■ Work task:
In the first of the items below, reproduce the lines starting with the line that contains "and only if" and ending after the line that contains "that *n*<sup>2</sup> (modx) ≠  ± 1,  *n* &lt; *x* , we know".

[Dataset content — start]

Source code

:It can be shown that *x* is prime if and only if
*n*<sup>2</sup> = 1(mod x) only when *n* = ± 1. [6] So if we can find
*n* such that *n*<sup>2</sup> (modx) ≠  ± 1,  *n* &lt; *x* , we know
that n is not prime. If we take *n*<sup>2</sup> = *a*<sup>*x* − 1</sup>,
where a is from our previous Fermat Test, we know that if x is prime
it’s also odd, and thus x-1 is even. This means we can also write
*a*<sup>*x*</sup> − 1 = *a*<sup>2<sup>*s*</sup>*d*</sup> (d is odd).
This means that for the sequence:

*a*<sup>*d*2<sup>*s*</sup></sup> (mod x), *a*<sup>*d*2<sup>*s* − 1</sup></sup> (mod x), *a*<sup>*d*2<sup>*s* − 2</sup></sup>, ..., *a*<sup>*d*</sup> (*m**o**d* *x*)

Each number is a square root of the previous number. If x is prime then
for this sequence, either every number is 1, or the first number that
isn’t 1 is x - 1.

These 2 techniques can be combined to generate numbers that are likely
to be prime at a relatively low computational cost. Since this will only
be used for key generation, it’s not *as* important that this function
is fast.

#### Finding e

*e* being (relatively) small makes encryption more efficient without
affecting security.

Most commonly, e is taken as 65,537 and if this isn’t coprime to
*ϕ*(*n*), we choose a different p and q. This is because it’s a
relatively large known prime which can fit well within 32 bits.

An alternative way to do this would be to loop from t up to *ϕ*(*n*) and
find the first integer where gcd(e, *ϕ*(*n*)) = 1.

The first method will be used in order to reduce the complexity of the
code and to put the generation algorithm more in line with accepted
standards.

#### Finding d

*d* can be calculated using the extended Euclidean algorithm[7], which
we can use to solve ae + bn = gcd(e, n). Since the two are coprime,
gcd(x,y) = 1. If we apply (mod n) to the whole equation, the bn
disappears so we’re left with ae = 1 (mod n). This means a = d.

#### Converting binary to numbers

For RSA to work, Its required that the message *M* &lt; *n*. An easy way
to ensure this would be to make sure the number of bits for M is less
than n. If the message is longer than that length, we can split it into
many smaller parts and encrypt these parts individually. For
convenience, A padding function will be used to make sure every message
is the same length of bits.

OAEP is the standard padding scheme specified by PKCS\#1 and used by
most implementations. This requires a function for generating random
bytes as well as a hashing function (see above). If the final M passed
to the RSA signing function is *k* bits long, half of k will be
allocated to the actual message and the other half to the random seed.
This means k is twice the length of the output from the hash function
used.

[Dataset content — finish]
[Dataset content — start]

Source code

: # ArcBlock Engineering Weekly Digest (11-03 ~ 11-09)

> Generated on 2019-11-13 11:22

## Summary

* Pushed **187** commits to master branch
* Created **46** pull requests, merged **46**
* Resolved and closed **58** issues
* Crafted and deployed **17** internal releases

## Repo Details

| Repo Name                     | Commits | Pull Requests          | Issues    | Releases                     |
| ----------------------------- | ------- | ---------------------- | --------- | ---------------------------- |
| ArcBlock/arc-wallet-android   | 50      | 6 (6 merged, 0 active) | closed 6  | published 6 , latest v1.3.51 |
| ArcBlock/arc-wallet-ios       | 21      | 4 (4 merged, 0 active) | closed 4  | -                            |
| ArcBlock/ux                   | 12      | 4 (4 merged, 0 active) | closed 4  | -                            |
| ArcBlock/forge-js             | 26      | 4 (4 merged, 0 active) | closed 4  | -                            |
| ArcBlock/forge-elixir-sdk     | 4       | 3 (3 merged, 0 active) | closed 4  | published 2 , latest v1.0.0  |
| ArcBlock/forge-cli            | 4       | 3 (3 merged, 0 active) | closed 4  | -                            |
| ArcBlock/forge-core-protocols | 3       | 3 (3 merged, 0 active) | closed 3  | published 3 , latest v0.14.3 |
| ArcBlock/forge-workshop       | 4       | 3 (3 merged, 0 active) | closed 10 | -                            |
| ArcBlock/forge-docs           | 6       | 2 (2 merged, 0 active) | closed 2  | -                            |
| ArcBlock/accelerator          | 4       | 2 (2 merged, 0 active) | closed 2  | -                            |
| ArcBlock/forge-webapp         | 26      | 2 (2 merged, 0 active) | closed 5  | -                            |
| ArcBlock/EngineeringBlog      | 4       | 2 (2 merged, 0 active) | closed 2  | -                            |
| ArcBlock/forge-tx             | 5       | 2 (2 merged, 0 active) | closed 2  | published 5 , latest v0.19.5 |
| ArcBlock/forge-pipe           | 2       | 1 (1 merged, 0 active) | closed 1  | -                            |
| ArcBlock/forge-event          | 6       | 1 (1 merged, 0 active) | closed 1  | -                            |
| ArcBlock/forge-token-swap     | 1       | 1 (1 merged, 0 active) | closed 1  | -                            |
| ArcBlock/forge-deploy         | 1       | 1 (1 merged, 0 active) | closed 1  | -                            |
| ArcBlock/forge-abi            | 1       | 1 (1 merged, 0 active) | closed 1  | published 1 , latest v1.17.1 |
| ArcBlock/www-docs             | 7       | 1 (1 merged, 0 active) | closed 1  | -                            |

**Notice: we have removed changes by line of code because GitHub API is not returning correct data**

[Dataset content — finish]

■ Result:
:It can be shown that *x* is prime if and only if
*n*<sup>2</sup> = 1(mod x) only when *n* = ± 1. [6] So if we can find
*n* such that *n*<sup>2</sup> (modx) ≠  ± 1,  *n* &lt; *x* , we know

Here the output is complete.